DAR ES SALAAM, Feb 3 (Reuters) - Tanzania signed a deal worth $1.215 billion with a consortium of Turkish and Portuguese companies on Friday to construct a 300-kilometre railway line, part of plans by the east African country to boost trade with its land-locked neighbours.
In total, Tanzania wants to build a 2,561 km standard gauge railway network connecting its main Indian Ocean port of Dar es Salaam to eastern and southern Africa's hinterland.
The port's vast hinterland loops in eastern Democratic Republic of the Congo, Zambia, Rwanda, Burundi and Uganda.
In a statement, state-run railway firm, Reli Assets Holding Company Ltd (RAHCO), said it had signed an agreement with a joint venture of Turkish firm Yapi Merkezi and Portugal's Mota-Engil Engenharia e Construção África, S.A.
The firm said construction of the railway line would start next month and take 30 months to be completed.
It did not give details on how the infrastructure project would be financed but last July Tanzania said it had secured a $7.6 billion loan from China's Export-Import Bank (Exim) to build part of the new railway network.

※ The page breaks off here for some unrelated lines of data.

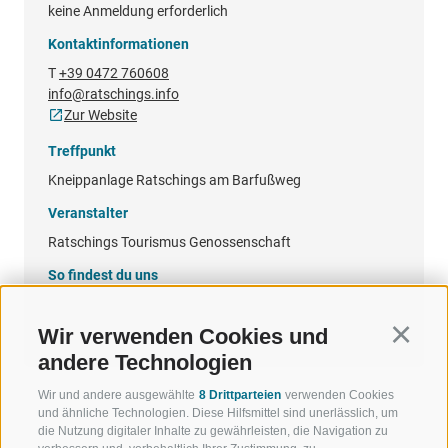
keine Anmeldung erforderlich
Kontaktinformationen
T
+39 0472 760608
info@ratschings.info
Zur Website
Treffpunkt
Kneippanlage Ratschings am Barfußweg
Veranstalter
Ratschings Tourismus Genossenschaft
So findest du uns
Google Maps
Wir verwenden Cookies und
Continu
andere Technologien
Wir und andere ausgewählte
8 Drittparteien
verwenden Cookies
und ähnliche Technologien. Diese Hilfsmittel sind unerlässlich, um
die Nutzung digitaler Inhalte zu gewährleisten, die Navigation zu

Tanzanian government officials said 40 foreign companies had initially expressed interest in the project, but only the Turkish-Portuguese consortium submitted a bid and was picked.

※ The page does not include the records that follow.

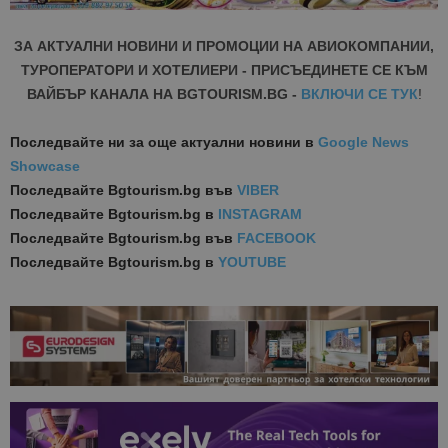
ЗА АКТУАЛНИ НОВИНИ И ПРОМОЦИИ НА АВИОКОМПАНИИ,
ТУРОПЕРАТОРИ И ХОТЕЛИЕРИ - ПРИСЪЕДИНЕТЕ СЕ КЪМ
ВАЙБЪР КАНАЛА НА BGTOURISM.BG -
ВКЛЮЧИ СЕ ТУК
!
Последвайте ни за още актуални новини
в
Google News
Showcase
Последвайте
Bgtourism.bg във
VIBER
Последвайте
Bgtourism.bg в
INSTAGRAM
Последвайте
Bgtourism.bg във
FACEBOOK
Последвайте
Bgtourism.bg в
YOUTUBE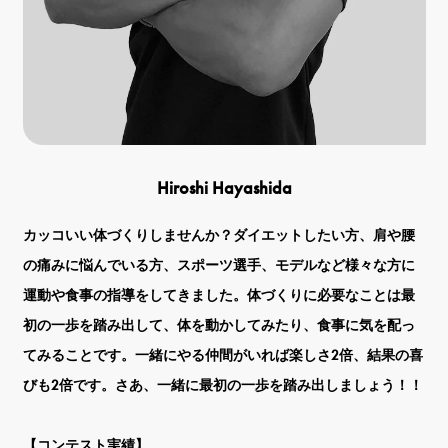
Hiroshi Hayashida
カッコいい体づくりしませんか？ダイエットしたい方、肩や腰
の痛みに悩んでいる方、スポーツ選手、モデルなど様々な方に
運動や食事の指導をしてきました。体づくりに必要なことは最
初の一歩を踏み出して、体を動かしてみたり、食事に気を配っ
てみることです。一緒にやる仲間がいれば楽しさ2倍、結果の喜
びも2倍です。さあ、一緒に最初の一歩を踏み出しましょう！！
【コンテスト実績】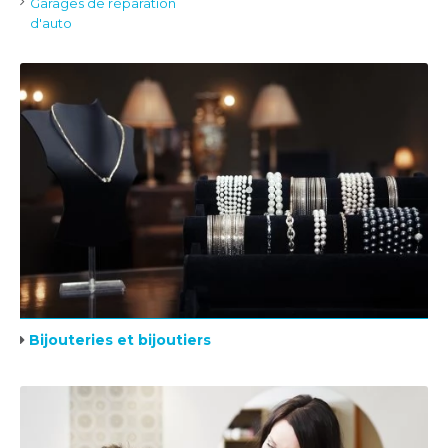
Garages de réparation
d'auto
Bijouteries et bijoutiers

RAHCO said winners of bids for four other tenders for construction of additional standard gauge railway lines covering about 1,000 km would be announced in April.
Last month Tanzania also asked for a loan from state-owned Export Credit Bank of Turkey (Eximbank) to help finance a 400 km stretch of new railway.
President John Magufuli made the funding request to visiting Turkish President Tayyip Erdogan during talks in Dar es Salaam.
In recent years Turkey has sought to deepen trade ties with Africa and moved to expand influence on a continent where China and more traditional donors such as Britain, France and the European Union have a strong presence.